Il terzo e ultimo passo fu causa di turbamento e paura, ma egli iniziò col confortarli e rassicurarli, con le seguenti parole: “Pace a voi, non temete.” Appena egli disse ciò, il padre e il figlio si prostrarono con la faccia a terra, e, improvvisamente, la forma umana di Azaria si trasformò in quella di un Arcangelo di luce e bellezza, ed egli fece l’ultima rivelazione: “Io sono l’Angelo Raffaele, uno dei sette angeli che sono sempre pronti ad entrare alla presenza della maestà del Signore… quando ero con voi, non era per mia iniziativa ma per la volontà di Dio: lui dovete benedire sempre e cantargli inni.” Come servitore fedele di Dio è questa l’unica ricompensa che egli accetterà. Inoltre, se potevano esserci ancora dei dubbi, in quanto essi l’avevano visto mangiare e bere come ogni altro essere umano, mentre gli Angeli non mangiano e non bevono come fanno gli uomini.

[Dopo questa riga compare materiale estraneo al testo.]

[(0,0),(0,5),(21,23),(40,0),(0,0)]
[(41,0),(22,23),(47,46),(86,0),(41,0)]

A questo segreto dubbio, egli rispose dicendo: “A voi sembrava di vedermi mangiare, ma io utilizzavo un cibo e una bevanda invisibili, che non potevano essere visti dall’uomo”, preannunciando così il mirabile e miracoloso mistero dell’Eucaristia. Ora che il suo compito era terminato, e adesso che essi sapevano che Dio aveva mandato il suo Angelo per benedirli, era arrivato il tempo per lui di ritornare al cielo: “E’ giunto il tempo che io ritorni verso colui che mi ha mandato; ma voi benedite il Signore e scrivete tutte queste cose che vi sono accadute.” L’Arcangelo riprese la sua forma invisibile e scomparve alla loro vista.

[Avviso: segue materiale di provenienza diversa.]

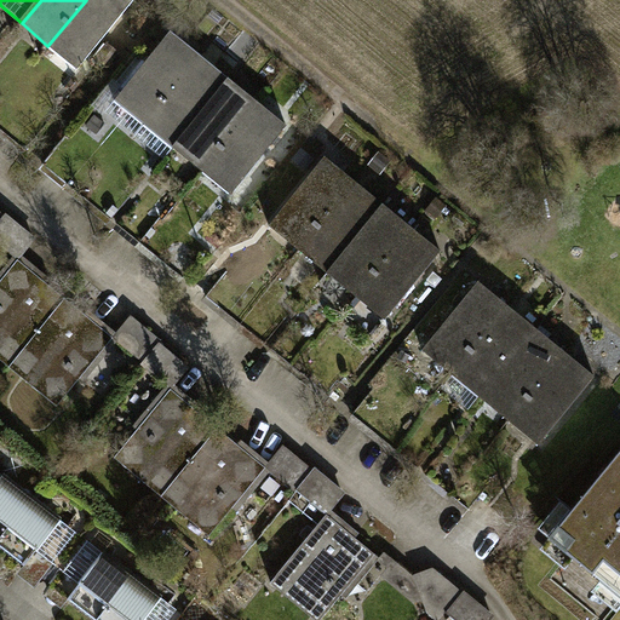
[(75,69),(131,5),(125,0),(86,0),(47,46),(75,69)]
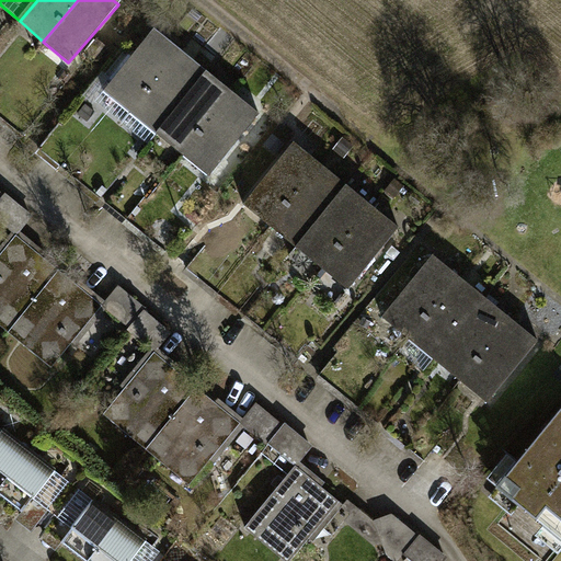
[(106,88),(133,111),(183,52),(156,29),(106,88)]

San Raffaele, il Celeste Farmaco di Dio, secondo alcuni esegeti è da ravvisare nell’Angelo che, al tempo di Cristo, nella piscina chiamata Bethsaida, smuoveva le acque. Sotto i cinque portici che circondavano la suindicata piscina, c’era una moltitudine di persone malate, che attendevano l’azione dell’Angelo Raffaele per guarire immediatamente, la prima persona che fosse discesa subito nella piscina: “Un Angelo del Signore in certi momenti discendeva nella piscina e agitava l’acqua. Il primo ad entrarvi, dopo l’agitazione dell’acqua, guariva da qualsiasi malattia fosse affetto” (Gv 5, 4) Per altri esegeti e rabbini ebrei, l’Angelo guaritore non sarebbe Raffaele bensì Michele. Comunque, Il ministero guaritore di San Raffaele può essere constatato nelle miracolose guarigioni che avvengono ancora, ai giorni nostri, in molti santuari in tutto il mondo cristiano.